Work item - Collect the lines of the entries where "Example" shows up.

--- Data shown Enclosed Below ---

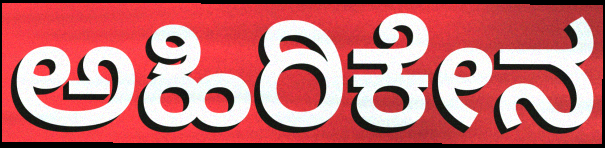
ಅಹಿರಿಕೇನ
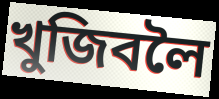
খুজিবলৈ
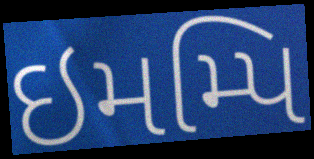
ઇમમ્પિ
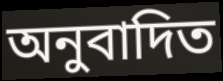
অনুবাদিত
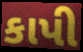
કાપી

--- End of Enclosed Data shown ---
--- Data shown Enclosed Below ---

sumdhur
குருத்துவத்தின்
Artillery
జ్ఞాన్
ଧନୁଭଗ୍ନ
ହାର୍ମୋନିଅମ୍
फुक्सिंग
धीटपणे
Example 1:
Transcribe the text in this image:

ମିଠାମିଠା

--- End of Enclosed Data shown ---
--- Data shown Enclosed Below ---

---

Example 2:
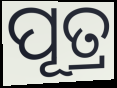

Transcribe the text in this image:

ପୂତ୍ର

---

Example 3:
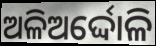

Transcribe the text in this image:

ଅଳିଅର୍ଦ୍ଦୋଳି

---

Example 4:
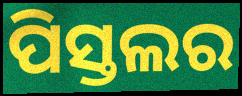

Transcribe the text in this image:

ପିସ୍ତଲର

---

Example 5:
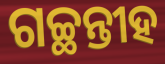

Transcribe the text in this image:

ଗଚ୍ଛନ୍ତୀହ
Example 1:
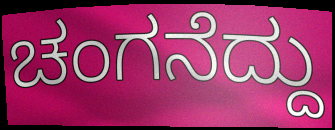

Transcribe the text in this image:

--- End of Enclosed Data shown ---

Task answer -
Example 1:
Example 2:
Example 3:
Example 4:
Example 5:
Example 1:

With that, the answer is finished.